Modify the `composed_of` array to replace the existing lifecycle component template with the desired retention policy. In this example, we replace `apm-10d@lifecycle` with `apm-90d@lifecycle` for 90-day retention:

```json
PUT _index_template/logs-apm.app@template
{
"index_patterns": [
"logs-apm.app.*-*"
],
"template": {
"settings": {
"index": {
"mode": "standard",
"default_pipeline": "logs-apm.app@default-pipeline",
"final_pipeline": "logs-apm@pipeline"
}
}
},
"composed_of": [
"logs@mappings",
"apm@mappings",
"apm@settings",
"logs-apm@settings",
"logs-apm.app-fallback@ilm",
"ecs@mappings",
"logs@custom",
"logs-apm.app@custom",
"apm-90d@lifecycle"
],
"priority": 210,
"version": 101,
"_meta": {
"managed": true,
"description": "Index template for logs-apm.app.*-*"
},
"data_stream": {
"hidden": false,
"allow_custom_routing": false
},
"allow_auto_create": true,
"ignore_missing_component_templates": [
"logs@custom",
"logs-apm.app@custom",
"logs-apm.app-fallback@ilm"
]
}
```

**Sample Output:**

```json
{
"acknowledged": true
}
```

#### c.

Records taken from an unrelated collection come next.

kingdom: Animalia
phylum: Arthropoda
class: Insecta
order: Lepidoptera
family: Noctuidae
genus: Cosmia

Repeat for Other Templates

Repeat the above steps for `metrics-apm.app@template` and `traces-apm@template`, updating each with the appropriate lifecycle component template based on your retention requirements.

> [!IMPORTANT]
> Changes to index templates only affect **new data streams** created after the update. Existing data streams will continue using their original retention policies until they are manually updated or recreated.

---

## Advanced Configuration

For more advanced retention management using Index Lifecycle Management (ILM) policies with customizable phases (hot, warm, cold, delete), refer to the official Elasticsearch documentation:

- [Index Lifecycle Management (ILM) Overview](https://www.elastic.co/guide/en/elasticsearch/reference/current/index-lifecycle-management.html)
- [Configure ILM Policies](https://www.elastic.co/guide/en/elasticsearch/reference/current/set-up-lifecycle-policy.html)
- [Data Stream Lifecycle vs ILM](https://www.elastic.co/guide/en/elasticsearch/reference/current/data-stream-lifecycle.html)

ILM provides more granular control over data lifecycle phases and allows for tiered storage architectures in large-scale environments.